→ **PROVIDED DATA**:
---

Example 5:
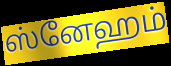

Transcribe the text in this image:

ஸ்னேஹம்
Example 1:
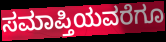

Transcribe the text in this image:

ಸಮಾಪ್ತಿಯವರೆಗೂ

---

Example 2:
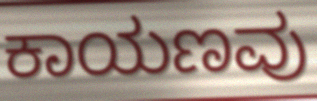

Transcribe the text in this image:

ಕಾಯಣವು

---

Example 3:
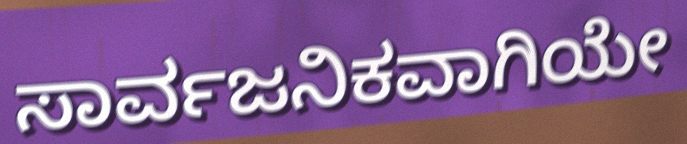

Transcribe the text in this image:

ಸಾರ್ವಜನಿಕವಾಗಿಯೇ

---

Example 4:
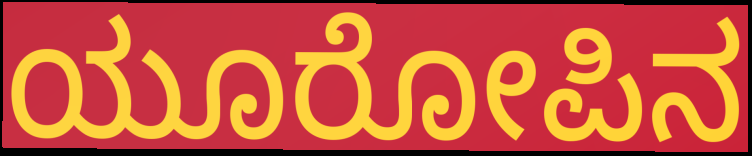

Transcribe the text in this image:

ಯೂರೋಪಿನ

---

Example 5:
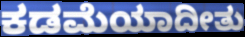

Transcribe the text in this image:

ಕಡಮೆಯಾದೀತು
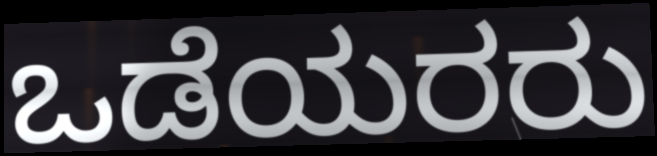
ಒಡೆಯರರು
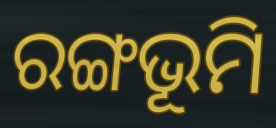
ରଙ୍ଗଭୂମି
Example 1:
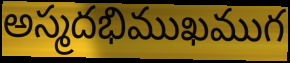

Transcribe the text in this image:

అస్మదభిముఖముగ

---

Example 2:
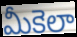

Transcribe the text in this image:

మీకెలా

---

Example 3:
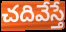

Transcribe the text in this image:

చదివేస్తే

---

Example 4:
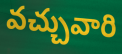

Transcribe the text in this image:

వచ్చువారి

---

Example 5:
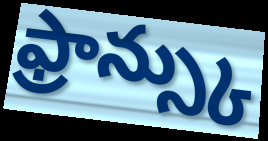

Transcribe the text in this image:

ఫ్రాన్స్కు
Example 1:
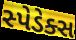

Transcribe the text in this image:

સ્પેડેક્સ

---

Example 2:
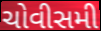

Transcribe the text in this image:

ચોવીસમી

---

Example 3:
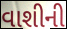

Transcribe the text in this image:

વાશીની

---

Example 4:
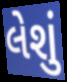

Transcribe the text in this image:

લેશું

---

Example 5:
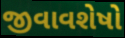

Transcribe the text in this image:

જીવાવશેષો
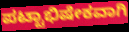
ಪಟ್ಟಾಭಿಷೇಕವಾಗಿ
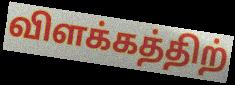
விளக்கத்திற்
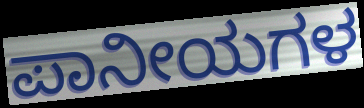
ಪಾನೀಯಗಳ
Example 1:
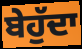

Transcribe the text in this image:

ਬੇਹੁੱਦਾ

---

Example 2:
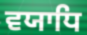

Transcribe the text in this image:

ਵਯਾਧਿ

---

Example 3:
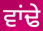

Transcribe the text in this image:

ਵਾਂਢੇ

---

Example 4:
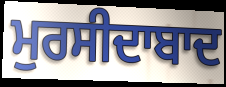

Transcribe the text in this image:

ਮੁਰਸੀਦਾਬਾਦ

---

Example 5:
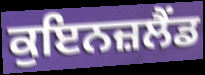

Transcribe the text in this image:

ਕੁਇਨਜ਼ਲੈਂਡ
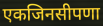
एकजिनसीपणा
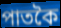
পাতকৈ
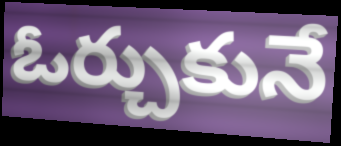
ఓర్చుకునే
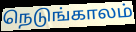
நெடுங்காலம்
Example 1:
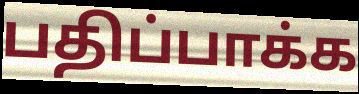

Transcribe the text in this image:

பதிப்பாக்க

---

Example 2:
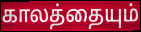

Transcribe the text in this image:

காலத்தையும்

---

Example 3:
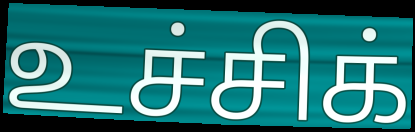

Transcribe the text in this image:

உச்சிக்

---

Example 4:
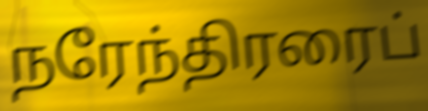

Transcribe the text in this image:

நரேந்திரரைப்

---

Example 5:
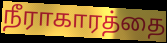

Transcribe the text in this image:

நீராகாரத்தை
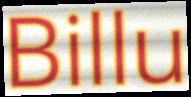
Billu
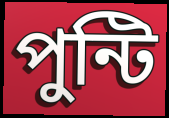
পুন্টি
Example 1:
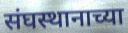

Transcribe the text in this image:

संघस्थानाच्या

→ **REQUIRED WORK**: Reproduce the entire listing above line for line, omitting the pictures.

→ **THE REPLY**:
---

Example 5:

Transcribe the text in this image:

ஸ்னேஹம்
Example 1:

Transcribe the text in this image:

ಸಮಾಪ್ತಿಯವರೆಗೂ

---

Example 2:

Transcribe the text in this image:

ಕಾಯಣವು

---

Example 3:

Transcribe the text in this image:

ಸಾರ್ವಜನಿಕವಾಗಿಯೇ

---

Example 4:

Transcribe the text in this image:

ಯೂರೋಪಿನ

---

Example 5:

Transcribe the text in this image:

ಕಡಮೆಯಾದೀತು
ಒಡೆಯರರು
ରଙ୍ଗଭୂମି
Example 1:

Transcribe the text in this image:

అస్మదభిముఖముగ

---

Example 2:

Transcribe the text in this image:

మీకెలా

---

Example 3:

Transcribe the text in this image:

చదివేస్తే

---

Example 4:

Transcribe the text in this image:

వచ్చువారి

---

Example 5:

Transcribe the text in this image:

ఫ్రాన్స్కు
Example 1:

Transcribe the text in this image:

સ્પેડેક્સ

---

Example 2:

Transcribe the text in this image:

ચોવીસમી

---

Example 3:

Transcribe the text in this image:

વાશીની

---

Example 4:

Transcribe the text in this image:

લેશું

---

Example 5:

Transcribe the text in this image:

જીવાવશેષો
ಪಟ್ಟಾಭಿಷೇಕವಾಗಿ
விளக்கத்திற்
ಪಾನೀಯಗಳ
Example 1:

Transcribe the text in this image:

ਬੇਹੁੱਦਾ

---

Example 2:

Transcribe the text in this image:

ਵਯਾਧਿ

---

Example 3:

Transcribe the text in this image:

ਵਾਂਢੇ

---

Example 4:

Transcribe the text in this image:

ਮੁਰਸੀਦਾਬਾਦ

---

Example 5:

Transcribe the text in this image:

ਕੁਇਨਜ਼ਲੈਂਡ
एकजिनसीपणा
পাতকৈ
ఓర్చుకునే
நெடுங்காலம்
Example 1:

Transcribe the text in this image:

பதிப்பாக்க

---

Example 2:

Transcribe the text in this image:

காலத்தையும்

---

Example 3:

Transcribe the text in this image:

உச்சிக்

---

Example 4:

Transcribe the text in this image:

நரேந்திரரைப்

---

Example 5:

Transcribe the text in this image:

நீராகாரத்தை
Billu
পুন্টি
Example 1:

Transcribe the text in this image:

संघस्थानाच्या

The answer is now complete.